# WHAT YOU SHOULD DO
Each entry below is to be returned exactly, with any pictures left out.

# DATA IN THIS EXERCISE
--*--

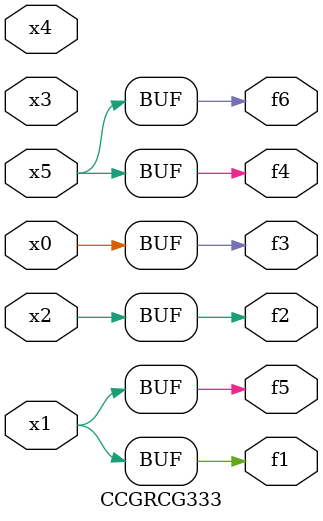
<source format=v>
module CCGRCG333(
	input x0, x1, x2, x3, x4, x5,
	output f1, f2, f3, f4, f5, f6
);
	assign f1 = x1;
	assign f2 = x2;
	assign f3 = x0;
	assign f4 = x5;
	assign f5 = x1;
	assign f6 = x5;
endmodule

</source>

--*--

# OUTPUT BELOW
<source format=v>
module CCGRCG333(
	input x0, x1, x2, x3, x4, x5,
	output f1, f2, f3, f4, f5, f6
);
	assign f1 = x1;
	assign f2 = x2;
	assign f3 = x0;
	assign f4 = x5;
	assign f5 = x1;
	assign f6 = x5;
endmodule

</source>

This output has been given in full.